One of the best draws of Golden Bay is the gorgeous scenery, and at Drift Off Grid Glamping, you can immerse yourself in nature while staying at stylish, eco-conscious accommodation. 

Situated on an ex-forestry block being lovingly replanted in natives, Drift Off Grid’s two tents—Kanuka and Korimako—come with a super king bed, double shower, log fire and heated floors, plus vintage soaking baths imported from Europe. 

This comfort doesn’t sacrifice the sustainable ethos, either. The tents are fully off-grid, powered with solar energy and a back-up generator for rainy days. Five-metre double-glazed sliding doors ensure they’re kept toasty in the winter while still preserving the view, and mesh on the windows means when temperatures rise, the ocean breeze keeps you cool. As well, special Eco Anchor foundations keep the tents’ impact on the land minimal. Bookings also come with access to an electric buggy, perfect for making quick trips to Tata Beach or into Pōhara.

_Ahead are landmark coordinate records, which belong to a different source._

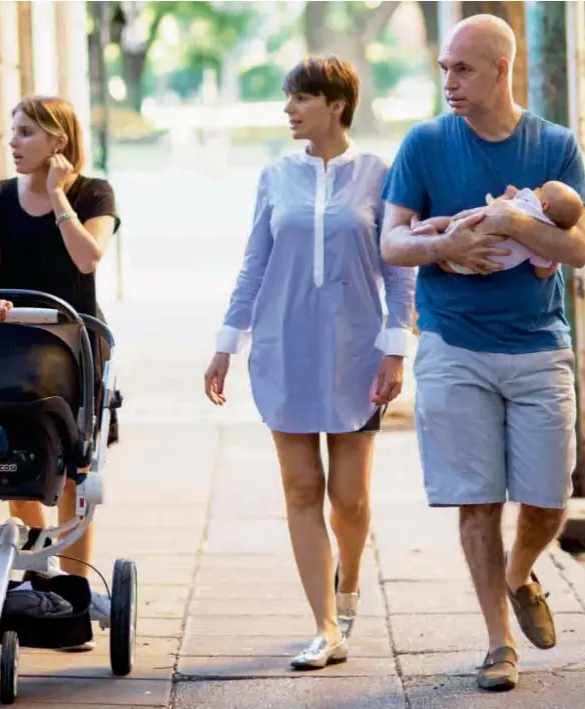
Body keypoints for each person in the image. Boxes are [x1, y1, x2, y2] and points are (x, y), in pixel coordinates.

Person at [380, 15, 585, 692]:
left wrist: (513, 221)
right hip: (452, 343)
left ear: (501, 69)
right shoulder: (423, 144)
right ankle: (498, 642)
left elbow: (578, 248)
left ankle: (518, 573)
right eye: (444, 68)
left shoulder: (554, 145)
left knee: (548, 497)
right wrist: (446, 245)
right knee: (476, 501)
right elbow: (391, 242)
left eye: (462, 69)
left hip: (538, 345)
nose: (448, 80)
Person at [204, 56, 415, 670]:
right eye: (288, 97)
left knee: (350, 499)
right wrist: (226, 344)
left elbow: (400, 272)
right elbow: (254, 265)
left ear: (336, 104)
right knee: (301, 488)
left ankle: (349, 581)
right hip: (284, 347)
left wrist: (395, 347)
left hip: (356, 351)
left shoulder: (381, 175)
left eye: (300, 98)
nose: (289, 109)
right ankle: (325, 627)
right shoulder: (275, 176)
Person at [0, 95, 121, 650]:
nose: (13, 141)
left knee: (71, 475)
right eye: (13, 130)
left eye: (25, 132)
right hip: (11, 352)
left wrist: (59, 195)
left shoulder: (94, 194)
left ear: (57, 141)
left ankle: (71, 589)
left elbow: (88, 258)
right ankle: (36, 581)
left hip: (73, 349)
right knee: (14, 465)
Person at [437, 181, 584, 276]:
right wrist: (552, 264)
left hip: (470, 223)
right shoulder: (547, 243)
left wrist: (509, 195)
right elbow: (541, 273)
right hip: (486, 258)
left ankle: (431, 227)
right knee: (447, 266)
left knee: (449, 222)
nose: (535, 189)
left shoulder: (528, 201)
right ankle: (442, 259)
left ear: (544, 205)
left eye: (539, 189)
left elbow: (506, 202)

Accountable Luxury: Adrift in Golden Bay

If staying within four firm walls is more your speed, another eco-conscious accommodation option is Adrift in Golden Bay. Their five self-contained villas—several within spitting distance of the beach, the others nestled within well-tended gardens—are elegant, fully furnished spaces perfect for a cosy getaway for two. 

And their list of sustainability initiatives is impressive, including using solar panels and wood to heat water for baths and showers, stocking the villas with local or refillable toiletries, gradually replanting their 11-acre block in natives, energy-efficient appliances, and even supporting kororā (little blue penguin) nesting and conservation.